I want the real grass under my feet. I want the excitement of real conversation. And I will have it.
It's fun to quote poetry and songs but this is not where it's at; I know that. Too many years have rolled under my feet in that fashion. Too many wasted and evil years. I say evil and that may be an exaggeration. But what else would we call the span of time since 1975 when the pattern of hurt, confusion, and anger continued? When I insisted on asking for paper roses?
It was a choice, you see.
Today I'll buy a new blouse, one with flowers on it like the fashion magazines suggest. Today I'll dress and go to the shops. It will be bright, orange perhaps or yellow, and electric blue. Today I'll finally take out an exercise DVD and limber up my aches and pains. I never had aches and pains before. I kept fit. And for at least two months I haven't lifted weights. I haven't stretched. This is the contemplation phase which I've been through before. My fast from overnight feels good as there's hunger and that's familiar from when I was a younger woman and slimmer.
Today I'll meet a friend and visit.

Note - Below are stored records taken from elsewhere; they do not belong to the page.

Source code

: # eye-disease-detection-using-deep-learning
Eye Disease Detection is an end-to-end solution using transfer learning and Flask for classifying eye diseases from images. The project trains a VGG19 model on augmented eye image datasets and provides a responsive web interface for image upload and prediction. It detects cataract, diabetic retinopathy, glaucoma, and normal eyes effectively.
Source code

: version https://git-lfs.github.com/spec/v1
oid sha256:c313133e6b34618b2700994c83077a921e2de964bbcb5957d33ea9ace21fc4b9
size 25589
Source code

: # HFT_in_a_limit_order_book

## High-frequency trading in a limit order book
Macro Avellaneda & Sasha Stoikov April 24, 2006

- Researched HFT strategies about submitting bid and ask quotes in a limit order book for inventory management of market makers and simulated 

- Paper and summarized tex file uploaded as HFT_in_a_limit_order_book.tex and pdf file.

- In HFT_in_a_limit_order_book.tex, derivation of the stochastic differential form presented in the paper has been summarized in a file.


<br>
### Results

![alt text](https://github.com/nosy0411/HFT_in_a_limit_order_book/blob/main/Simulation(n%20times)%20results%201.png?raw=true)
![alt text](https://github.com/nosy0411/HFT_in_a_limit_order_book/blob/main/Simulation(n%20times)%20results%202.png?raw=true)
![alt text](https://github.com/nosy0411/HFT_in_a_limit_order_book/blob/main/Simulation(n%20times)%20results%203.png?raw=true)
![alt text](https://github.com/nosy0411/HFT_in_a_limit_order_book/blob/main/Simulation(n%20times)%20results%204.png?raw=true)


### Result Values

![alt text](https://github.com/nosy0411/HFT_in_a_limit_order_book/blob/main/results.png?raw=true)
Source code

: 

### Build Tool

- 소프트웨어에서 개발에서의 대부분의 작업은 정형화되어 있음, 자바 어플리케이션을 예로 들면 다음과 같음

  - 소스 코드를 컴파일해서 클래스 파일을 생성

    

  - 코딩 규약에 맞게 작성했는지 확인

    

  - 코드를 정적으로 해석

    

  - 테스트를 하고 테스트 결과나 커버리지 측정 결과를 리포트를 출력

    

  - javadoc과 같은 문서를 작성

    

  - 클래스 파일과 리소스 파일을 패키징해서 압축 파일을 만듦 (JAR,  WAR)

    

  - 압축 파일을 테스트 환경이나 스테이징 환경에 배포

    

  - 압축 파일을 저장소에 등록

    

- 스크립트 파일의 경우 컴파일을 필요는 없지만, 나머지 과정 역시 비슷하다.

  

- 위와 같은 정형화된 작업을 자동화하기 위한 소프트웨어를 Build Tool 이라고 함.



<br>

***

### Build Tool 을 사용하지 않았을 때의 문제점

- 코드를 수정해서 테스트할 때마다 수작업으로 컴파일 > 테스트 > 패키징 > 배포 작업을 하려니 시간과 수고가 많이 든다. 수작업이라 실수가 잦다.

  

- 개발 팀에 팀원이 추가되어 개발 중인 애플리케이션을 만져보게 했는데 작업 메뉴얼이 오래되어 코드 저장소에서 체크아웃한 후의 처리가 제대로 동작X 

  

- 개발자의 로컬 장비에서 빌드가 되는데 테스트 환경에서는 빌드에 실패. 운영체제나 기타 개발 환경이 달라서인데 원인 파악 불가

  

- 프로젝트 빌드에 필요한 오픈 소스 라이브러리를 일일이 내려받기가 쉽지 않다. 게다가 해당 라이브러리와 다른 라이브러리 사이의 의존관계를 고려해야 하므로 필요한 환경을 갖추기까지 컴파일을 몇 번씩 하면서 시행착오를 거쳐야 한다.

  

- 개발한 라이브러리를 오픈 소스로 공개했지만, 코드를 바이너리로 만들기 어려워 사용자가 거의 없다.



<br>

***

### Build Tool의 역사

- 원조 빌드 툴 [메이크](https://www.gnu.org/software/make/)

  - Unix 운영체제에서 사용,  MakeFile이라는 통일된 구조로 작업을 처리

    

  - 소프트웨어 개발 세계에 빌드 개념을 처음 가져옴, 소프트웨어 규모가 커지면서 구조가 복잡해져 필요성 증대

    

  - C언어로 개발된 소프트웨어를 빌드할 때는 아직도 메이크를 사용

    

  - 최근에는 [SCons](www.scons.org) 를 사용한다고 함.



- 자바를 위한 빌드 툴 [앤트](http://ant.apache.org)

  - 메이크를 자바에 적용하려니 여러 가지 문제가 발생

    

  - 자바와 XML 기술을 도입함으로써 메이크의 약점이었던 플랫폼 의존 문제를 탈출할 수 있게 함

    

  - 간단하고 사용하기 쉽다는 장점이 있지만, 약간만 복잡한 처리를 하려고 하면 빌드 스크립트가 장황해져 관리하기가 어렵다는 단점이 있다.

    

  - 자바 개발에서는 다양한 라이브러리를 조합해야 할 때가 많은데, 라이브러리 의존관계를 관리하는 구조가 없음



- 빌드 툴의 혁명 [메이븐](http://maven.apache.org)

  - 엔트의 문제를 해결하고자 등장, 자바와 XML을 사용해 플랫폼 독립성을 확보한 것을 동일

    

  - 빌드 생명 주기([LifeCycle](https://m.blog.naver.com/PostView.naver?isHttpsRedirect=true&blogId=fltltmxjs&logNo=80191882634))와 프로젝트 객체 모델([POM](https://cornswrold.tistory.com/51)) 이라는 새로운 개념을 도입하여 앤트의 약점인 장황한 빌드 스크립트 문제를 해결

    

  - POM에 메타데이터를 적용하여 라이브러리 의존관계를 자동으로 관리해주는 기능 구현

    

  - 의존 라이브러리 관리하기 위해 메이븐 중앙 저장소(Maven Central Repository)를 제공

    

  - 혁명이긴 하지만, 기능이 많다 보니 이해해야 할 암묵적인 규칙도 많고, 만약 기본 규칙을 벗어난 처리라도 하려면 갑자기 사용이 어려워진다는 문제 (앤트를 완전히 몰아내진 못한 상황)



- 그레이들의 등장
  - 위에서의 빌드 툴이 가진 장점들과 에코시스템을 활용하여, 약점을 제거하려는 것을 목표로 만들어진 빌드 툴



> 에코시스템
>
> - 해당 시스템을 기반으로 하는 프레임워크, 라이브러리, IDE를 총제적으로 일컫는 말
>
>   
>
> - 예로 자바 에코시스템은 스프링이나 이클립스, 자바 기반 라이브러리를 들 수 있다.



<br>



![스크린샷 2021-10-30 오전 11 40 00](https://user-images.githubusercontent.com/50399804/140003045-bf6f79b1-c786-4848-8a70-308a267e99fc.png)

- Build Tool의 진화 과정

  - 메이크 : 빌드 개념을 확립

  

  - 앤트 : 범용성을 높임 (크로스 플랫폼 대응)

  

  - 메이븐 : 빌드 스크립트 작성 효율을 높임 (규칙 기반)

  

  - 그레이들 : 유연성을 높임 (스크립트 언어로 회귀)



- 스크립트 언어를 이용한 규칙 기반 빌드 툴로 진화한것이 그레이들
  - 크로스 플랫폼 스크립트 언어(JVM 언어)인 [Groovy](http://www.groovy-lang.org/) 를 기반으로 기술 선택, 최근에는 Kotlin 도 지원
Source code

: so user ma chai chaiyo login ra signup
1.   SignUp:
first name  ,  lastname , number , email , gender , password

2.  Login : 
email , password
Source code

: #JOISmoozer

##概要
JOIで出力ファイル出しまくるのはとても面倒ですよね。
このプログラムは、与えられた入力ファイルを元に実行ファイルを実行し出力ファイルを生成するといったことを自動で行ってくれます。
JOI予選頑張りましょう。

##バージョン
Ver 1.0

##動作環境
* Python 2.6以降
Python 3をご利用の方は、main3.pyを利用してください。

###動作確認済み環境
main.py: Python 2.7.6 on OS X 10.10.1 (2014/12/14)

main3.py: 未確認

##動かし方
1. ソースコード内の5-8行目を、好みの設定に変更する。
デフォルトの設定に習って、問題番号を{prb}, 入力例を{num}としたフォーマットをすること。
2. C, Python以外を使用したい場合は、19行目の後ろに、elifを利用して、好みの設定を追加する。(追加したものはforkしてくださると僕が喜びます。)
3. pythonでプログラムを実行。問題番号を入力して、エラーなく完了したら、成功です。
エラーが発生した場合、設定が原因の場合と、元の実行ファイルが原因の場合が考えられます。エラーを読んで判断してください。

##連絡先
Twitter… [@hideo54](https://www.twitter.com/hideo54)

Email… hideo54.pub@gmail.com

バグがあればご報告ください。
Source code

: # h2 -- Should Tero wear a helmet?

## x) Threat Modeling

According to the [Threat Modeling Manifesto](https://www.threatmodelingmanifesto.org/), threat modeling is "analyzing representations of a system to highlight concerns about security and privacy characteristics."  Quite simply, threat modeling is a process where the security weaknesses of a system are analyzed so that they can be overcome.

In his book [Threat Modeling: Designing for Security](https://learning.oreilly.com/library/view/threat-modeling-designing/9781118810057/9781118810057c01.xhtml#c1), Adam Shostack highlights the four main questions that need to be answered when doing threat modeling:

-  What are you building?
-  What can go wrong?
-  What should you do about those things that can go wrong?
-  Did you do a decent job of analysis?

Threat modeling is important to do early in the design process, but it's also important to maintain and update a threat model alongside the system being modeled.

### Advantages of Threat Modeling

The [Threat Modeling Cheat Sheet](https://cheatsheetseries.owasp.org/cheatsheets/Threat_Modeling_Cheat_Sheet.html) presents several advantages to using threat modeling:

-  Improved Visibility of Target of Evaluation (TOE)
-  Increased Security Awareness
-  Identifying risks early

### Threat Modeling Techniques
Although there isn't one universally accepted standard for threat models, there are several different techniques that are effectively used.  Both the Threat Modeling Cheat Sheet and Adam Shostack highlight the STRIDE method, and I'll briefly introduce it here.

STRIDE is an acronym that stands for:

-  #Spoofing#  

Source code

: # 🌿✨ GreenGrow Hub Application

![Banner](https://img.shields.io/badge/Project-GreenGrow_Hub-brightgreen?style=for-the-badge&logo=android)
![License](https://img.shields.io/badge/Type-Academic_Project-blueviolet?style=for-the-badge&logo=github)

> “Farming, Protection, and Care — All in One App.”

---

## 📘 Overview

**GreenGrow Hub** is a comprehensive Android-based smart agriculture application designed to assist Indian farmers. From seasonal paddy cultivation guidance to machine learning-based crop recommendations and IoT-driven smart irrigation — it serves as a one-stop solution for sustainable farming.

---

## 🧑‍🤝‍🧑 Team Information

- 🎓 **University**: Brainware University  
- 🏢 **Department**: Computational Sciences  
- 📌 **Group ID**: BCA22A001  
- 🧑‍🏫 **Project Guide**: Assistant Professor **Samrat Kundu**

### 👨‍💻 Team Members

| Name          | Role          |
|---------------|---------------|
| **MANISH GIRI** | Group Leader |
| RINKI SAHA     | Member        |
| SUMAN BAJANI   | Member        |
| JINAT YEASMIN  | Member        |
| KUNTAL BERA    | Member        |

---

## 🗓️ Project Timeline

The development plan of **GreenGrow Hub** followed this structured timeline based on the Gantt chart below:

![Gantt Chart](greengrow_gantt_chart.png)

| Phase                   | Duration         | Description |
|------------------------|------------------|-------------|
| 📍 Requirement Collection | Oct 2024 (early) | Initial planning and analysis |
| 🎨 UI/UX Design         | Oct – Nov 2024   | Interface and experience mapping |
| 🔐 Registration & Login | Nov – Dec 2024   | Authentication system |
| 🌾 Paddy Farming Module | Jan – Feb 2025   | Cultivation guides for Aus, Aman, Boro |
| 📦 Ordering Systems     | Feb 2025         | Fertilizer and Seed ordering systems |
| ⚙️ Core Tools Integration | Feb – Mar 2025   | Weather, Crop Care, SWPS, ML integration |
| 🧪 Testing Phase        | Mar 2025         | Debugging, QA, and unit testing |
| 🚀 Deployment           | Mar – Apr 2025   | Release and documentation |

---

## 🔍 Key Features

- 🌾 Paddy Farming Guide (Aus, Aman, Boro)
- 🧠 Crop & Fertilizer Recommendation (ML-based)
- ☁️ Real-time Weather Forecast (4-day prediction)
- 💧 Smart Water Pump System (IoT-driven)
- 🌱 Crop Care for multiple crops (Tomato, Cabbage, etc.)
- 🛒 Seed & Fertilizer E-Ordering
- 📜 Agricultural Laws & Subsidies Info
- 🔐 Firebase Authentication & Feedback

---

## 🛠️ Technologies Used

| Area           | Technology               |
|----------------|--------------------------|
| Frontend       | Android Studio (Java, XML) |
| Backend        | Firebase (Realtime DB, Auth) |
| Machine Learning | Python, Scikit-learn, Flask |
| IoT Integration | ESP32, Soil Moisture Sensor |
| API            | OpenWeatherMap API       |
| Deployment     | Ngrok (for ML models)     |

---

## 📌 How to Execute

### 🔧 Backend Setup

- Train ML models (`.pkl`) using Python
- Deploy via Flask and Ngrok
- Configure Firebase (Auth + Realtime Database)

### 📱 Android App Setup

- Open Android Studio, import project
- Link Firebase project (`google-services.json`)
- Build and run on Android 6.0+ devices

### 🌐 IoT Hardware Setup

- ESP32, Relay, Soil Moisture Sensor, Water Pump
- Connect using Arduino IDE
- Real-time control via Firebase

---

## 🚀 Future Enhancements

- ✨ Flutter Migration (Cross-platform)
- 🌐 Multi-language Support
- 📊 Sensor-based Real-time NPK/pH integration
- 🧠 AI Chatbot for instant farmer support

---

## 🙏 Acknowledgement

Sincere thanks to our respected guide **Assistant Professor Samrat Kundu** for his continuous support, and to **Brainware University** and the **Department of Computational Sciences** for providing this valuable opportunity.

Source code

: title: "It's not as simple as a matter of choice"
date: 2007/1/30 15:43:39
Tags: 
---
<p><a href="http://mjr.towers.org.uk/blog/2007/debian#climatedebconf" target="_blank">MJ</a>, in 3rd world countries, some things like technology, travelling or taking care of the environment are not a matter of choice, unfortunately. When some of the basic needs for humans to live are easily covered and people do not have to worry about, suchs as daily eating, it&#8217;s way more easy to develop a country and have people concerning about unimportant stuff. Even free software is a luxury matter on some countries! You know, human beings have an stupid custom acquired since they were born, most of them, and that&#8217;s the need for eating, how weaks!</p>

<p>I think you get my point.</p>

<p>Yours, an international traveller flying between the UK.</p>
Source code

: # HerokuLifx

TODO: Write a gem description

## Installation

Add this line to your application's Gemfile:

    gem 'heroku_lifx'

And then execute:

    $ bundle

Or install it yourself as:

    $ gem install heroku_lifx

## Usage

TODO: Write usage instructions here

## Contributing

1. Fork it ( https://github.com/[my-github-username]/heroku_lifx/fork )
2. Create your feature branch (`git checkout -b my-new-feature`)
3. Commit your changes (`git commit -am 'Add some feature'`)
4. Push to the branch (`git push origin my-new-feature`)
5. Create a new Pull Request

I'll strike out in a new direction somehow, somewhere, some way. There'll be a new direction to my life today. I won't wait for Monday or Tuesday.
|The bird is on the wing.|
Hello, Ohio. Hello, Michigan. Hello, tall handsome grey haired dudes out there.
Time and fortune wait for no woman. The ancient Roman statues of their Caesars and orators gazed out over the heads of the citizenry, blank eyes staring into a limitless and empty sky. I'm an elder but was a foolish woman. Today is already slipping away although it's early in the morning, and tomorrow is a mirage.
Did you see The Sting? One must be alert.